- [WHAT TO DO] The line containing "Page size: 1688x1125." marks the end: write out exactly every line from the first line of the data below through that line, and only those.
======== DATA RECORDS
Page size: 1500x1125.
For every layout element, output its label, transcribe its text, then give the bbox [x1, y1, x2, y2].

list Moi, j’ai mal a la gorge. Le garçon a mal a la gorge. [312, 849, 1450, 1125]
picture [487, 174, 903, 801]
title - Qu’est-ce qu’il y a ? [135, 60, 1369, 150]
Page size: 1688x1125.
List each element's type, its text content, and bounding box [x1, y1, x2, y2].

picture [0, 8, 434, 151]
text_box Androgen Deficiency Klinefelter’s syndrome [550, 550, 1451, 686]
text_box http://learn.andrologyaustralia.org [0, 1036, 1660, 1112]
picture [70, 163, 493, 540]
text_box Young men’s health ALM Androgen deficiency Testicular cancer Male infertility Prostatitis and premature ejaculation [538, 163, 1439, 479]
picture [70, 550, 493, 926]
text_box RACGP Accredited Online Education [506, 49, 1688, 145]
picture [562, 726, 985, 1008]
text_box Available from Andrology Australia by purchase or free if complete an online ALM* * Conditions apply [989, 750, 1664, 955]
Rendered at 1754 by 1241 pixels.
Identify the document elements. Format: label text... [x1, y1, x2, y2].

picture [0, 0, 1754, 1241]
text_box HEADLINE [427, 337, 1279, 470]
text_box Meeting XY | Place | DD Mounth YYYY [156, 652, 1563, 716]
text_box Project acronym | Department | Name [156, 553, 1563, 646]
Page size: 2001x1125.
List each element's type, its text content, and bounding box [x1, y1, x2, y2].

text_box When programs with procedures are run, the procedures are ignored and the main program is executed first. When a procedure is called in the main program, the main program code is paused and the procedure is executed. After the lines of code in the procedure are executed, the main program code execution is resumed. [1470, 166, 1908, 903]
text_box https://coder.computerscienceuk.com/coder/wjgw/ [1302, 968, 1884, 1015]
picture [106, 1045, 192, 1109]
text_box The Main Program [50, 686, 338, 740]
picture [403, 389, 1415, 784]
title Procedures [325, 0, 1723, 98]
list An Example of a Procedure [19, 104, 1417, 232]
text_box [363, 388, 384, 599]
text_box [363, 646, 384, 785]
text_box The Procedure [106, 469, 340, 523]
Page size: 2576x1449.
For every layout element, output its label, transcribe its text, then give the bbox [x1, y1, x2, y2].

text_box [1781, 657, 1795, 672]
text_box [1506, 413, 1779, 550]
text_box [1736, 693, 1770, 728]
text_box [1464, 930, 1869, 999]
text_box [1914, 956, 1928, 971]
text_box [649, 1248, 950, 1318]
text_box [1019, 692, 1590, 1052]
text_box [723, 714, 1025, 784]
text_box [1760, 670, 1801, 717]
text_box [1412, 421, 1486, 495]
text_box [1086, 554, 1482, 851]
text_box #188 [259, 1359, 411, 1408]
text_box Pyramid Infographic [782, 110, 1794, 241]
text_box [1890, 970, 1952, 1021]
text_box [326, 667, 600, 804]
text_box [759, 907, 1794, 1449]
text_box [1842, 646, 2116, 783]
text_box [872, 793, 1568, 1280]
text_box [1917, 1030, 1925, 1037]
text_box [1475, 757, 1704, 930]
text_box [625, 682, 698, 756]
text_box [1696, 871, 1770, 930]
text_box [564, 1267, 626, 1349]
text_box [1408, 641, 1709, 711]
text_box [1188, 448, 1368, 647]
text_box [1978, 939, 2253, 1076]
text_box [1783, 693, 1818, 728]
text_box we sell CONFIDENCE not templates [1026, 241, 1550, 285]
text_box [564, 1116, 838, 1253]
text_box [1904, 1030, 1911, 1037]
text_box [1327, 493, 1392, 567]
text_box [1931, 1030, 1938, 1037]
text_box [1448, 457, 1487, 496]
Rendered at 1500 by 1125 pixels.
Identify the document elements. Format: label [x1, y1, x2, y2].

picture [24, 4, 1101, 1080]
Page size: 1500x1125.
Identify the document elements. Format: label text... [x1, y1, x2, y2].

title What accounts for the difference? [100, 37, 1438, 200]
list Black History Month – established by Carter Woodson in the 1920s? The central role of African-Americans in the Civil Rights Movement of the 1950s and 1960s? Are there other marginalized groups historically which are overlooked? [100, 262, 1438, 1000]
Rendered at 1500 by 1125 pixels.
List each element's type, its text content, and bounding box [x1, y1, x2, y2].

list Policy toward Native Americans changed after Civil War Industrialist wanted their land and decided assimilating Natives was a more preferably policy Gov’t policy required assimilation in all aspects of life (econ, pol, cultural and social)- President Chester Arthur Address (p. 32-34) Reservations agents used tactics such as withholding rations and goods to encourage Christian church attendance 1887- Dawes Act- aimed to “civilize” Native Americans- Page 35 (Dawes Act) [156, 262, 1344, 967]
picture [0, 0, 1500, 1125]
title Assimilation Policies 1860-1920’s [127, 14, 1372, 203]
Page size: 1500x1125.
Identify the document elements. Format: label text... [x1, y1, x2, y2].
================
- [EXERCISE RESULT]
Page size: 1500x1125.
For every layout element, output its label, transcribe its text, then give the bbox [x1, y1, x2, y2].

list Moi, j’ai mal a la gorge. Le garçon a mal a la gorge. [312, 849, 1450, 1125]
picture [487, 174, 903, 801]
title - Qu’est-ce qu’il y a ? [135, 60, 1369, 150]
Page size: 1688x1125.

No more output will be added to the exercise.